- Born: September 16, 1904 Pu‘ukōli‘i, Lahaina
- Died: 1991
- Family: Irmgard Farden Aluli

= Emma Farden Sharpe =

Hawaiian hula teacher and musician

Emma Kapiʻolani Farden Sharpe (1904 – 1991) was a Hawaiian hula performer and kumu hula (hula teacher). Sharpe was a musician who released several singles with her sisters as well as leading her own musical troupe; she was also a composer and a producer of professional Hawaiian shows. In 1984 she was recognized as part of the Living Treasures of Hawaiʻi program.

==Early life and family==

Emma Kapiʻolani Farden was born in Pu‘ukōli‘i, Lahaina on September 16, 1904. She was part of a large family with 13 children born to mother Annie Kahalepouli Bastel Shaw Farden, of Hawaiian-Hungarian heritage, and Charles Kekua Farden, of Hawaiian-French German heritage. The family's ancestral home was named Puamana and was located on Lahaina's Front Street. Each of the family members were musicians, with Emma and her younger sister Irmgard Farden Aluli the most well known. Growing up, the children sang harmony as they worked in nearby sugarcane fields.

Sharpe was a schoolteacher at King Kamehameha III Elementary School for forty years, beginning in 1923. She had three children with her husband, David Taylor Sharpe.

==Music and dance==

Five members of the family released singles under the name The Farden Sisters: Emma, Irmgard, Edna, Maude, and Diane. The Farden family as a whole won the Hawaiʻi Aloha Award from the Hawaiian Music Foundation in 1977.

Sharpe's best known work, Lahaina's Fabulous Emma Sharpe, was published in 1960. The album featured members of her troupe, including her daughter Kaloulukea Imamura. In the 1960s and the 1970s, Sharpe performed every Sunday evening in the Discovery Room at the Maui Surf Hotel (later the Sheraton-Maui). The dancers of Sharpe's Puamana troupe, named for the Farden family house, danced there and at other hotels nightly through the 1980s.

She composed songs such as "Hula O Pakipika" and "Nani ʻUlupalakua." Sharpe also established the Hawaiian Cultural Festival (Na Mele O Maui).

Sharpe learned traditional hula from several teachers.
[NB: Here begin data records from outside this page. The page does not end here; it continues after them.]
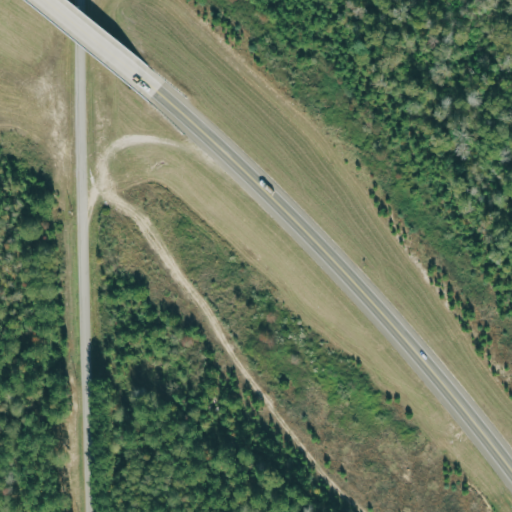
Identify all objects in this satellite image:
road: (91, 37)
road: (85, 256)
road: (336, 261)
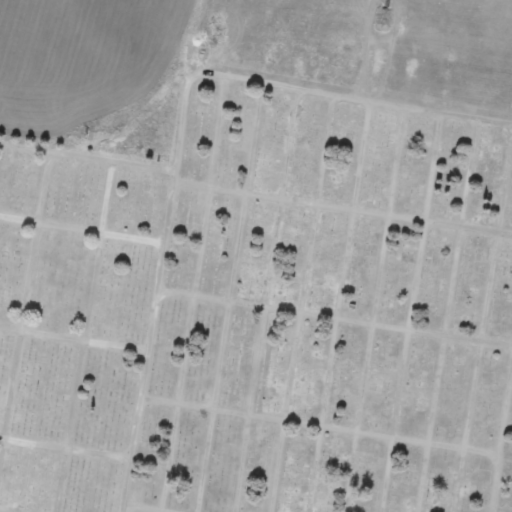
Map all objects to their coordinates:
park: (263, 310)
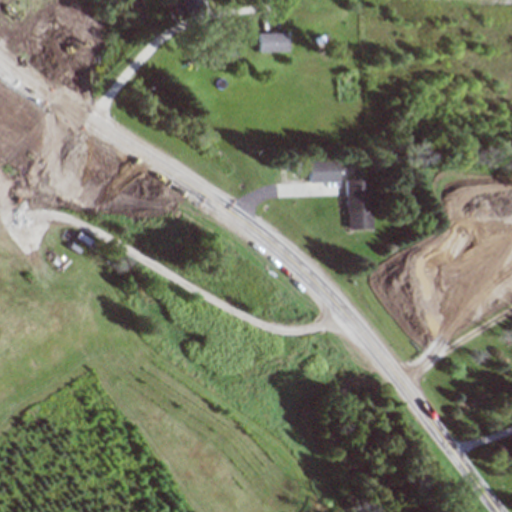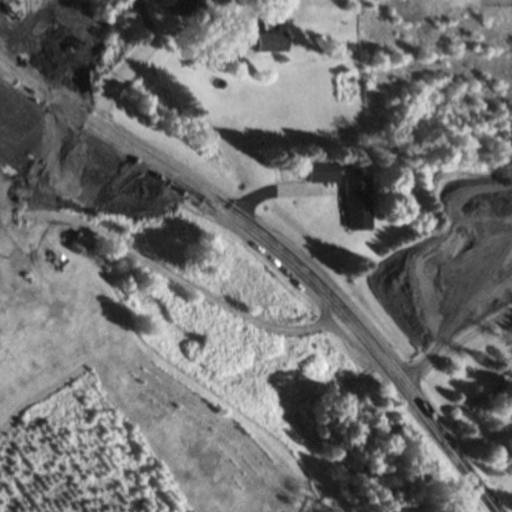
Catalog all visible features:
building: (180, 6)
building: (270, 41)
building: (321, 170)
building: (357, 203)
road: (281, 252)
road: (202, 294)
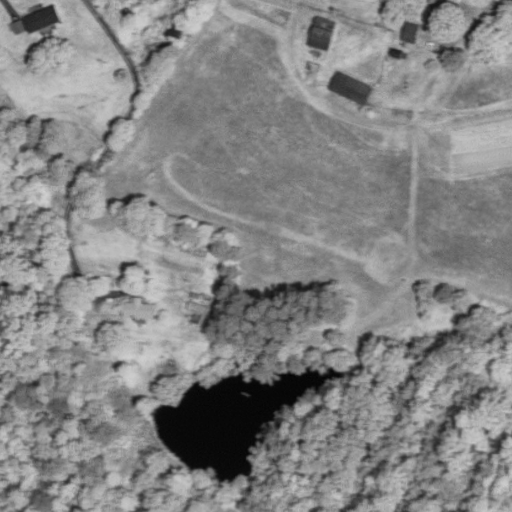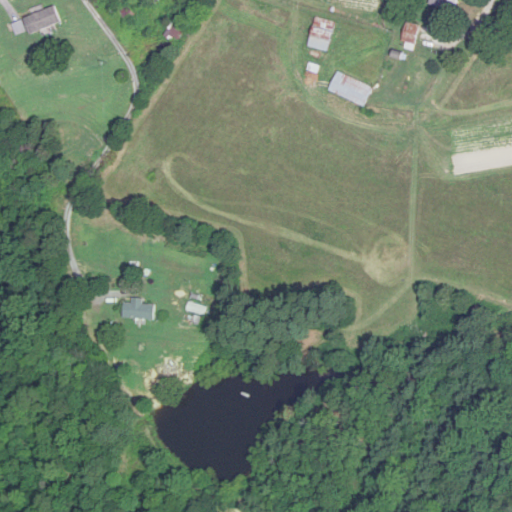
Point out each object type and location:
building: (447, 4)
building: (44, 20)
building: (179, 28)
building: (324, 34)
building: (412, 37)
building: (353, 90)
road: (108, 146)
building: (198, 309)
building: (142, 311)
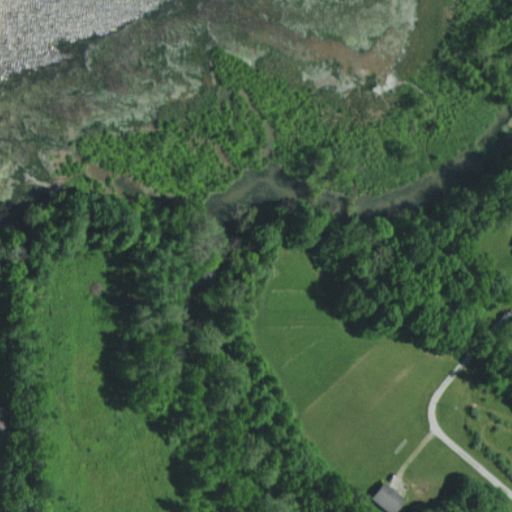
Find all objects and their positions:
road: (432, 405)
building: (0, 427)
building: (384, 497)
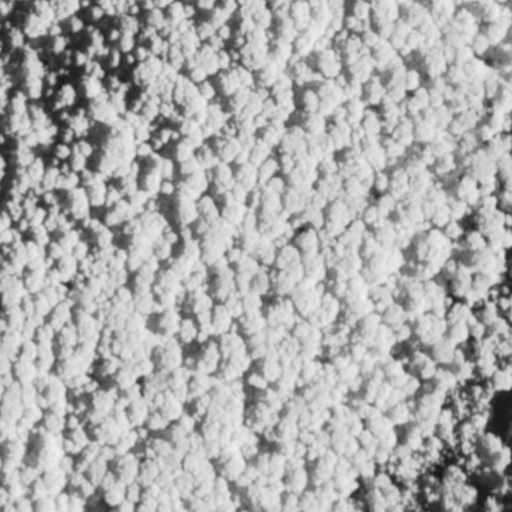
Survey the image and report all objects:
road: (507, 407)
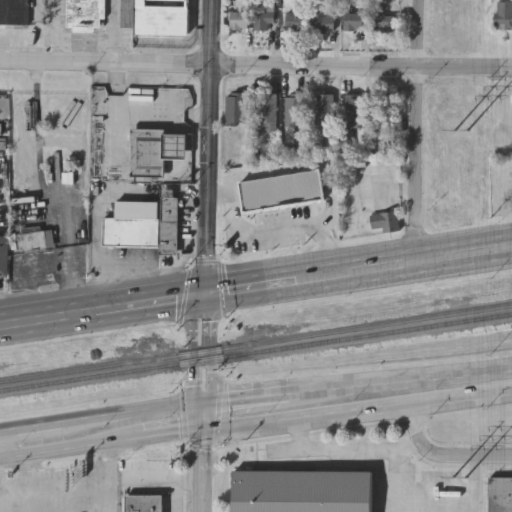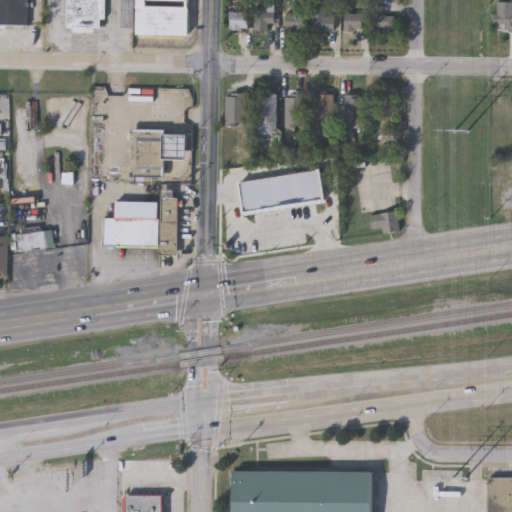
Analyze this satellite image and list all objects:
building: (14, 12)
building: (15, 13)
building: (85, 13)
building: (127, 13)
building: (88, 15)
building: (503, 16)
building: (162, 17)
building: (505, 17)
building: (159, 18)
building: (263, 20)
building: (238, 21)
building: (266, 21)
building: (353, 21)
building: (242, 22)
building: (295, 23)
building: (357, 23)
building: (383, 23)
building: (298, 24)
building: (323, 24)
building: (386, 25)
building: (326, 26)
road: (107, 60)
road: (362, 66)
building: (234, 107)
building: (324, 108)
building: (385, 109)
building: (296, 110)
building: (355, 110)
building: (238, 111)
building: (266, 111)
building: (327, 112)
building: (388, 112)
building: (299, 114)
building: (358, 114)
building: (269, 115)
power tower: (464, 131)
road: (417, 132)
building: (176, 144)
road: (210, 147)
building: (147, 152)
building: (161, 156)
road: (219, 192)
building: (328, 213)
building: (169, 221)
building: (387, 221)
building: (171, 224)
building: (386, 224)
road: (261, 230)
building: (130, 232)
building: (133, 234)
building: (36, 239)
building: (37, 243)
road: (327, 252)
building: (3, 256)
building: (5, 258)
road: (411, 264)
road: (257, 286)
traffic signals: (204, 294)
road: (149, 303)
road: (47, 319)
railway: (256, 343)
road: (194, 348)
road: (213, 349)
railway: (256, 351)
road: (401, 376)
road: (245, 397)
traffic signals: (201, 403)
road: (131, 413)
road: (356, 413)
road: (200, 417)
road: (30, 427)
traffic signals: (200, 431)
road: (172, 433)
road: (72, 447)
road: (348, 450)
road: (1, 453)
road: (446, 455)
road: (200, 471)
parking lot: (382, 474)
road: (107, 477)
power tower: (462, 477)
road: (153, 479)
road: (398, 481)
road: (474, 484)
road: (2, 485)
building: (302, 491)
building: (306, 493)
building: (499, 494)
road: (177, 495)
building: (501, 495)
building: (144, 504)
building: (146, 505)
road: (55, 508)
At age fifteen she began studying with Kauhai Likua, a dancer for the royal court of King Kamehameha IV. She would pass Likua's style, flowery and gracefully, on to her students. Sharpe would later study hula with Joseph Ilalaʻole and scholar Mary Kawena Pukui. Sharpe taught hula to anyone who wanted to learn, instructing thousands of visitors to Hawaii as well as kumu hula such as Nina Maxwell and Kathy Holoʻaumoku Ralar.

==Death and legacy==

Sharpe was recognized by the Honpa Hongwanji Mission of Hawaii as part of the Living Treasures of Hawaiʻi program in 1984. She died in 1991. The Maui News described her as "the leader of Maui's cultural scene for more than half the century."

She started a hula festival as part of the Na Mele O Maui; it phased out in the 1990s but was restarted in 2014 with a new name honoring Sharpe. The annual Emma Farden Sharpe Hula Festival is an invitational event in Maui featuring performances, cultural workshops, historical exhibits, and artisan crafts.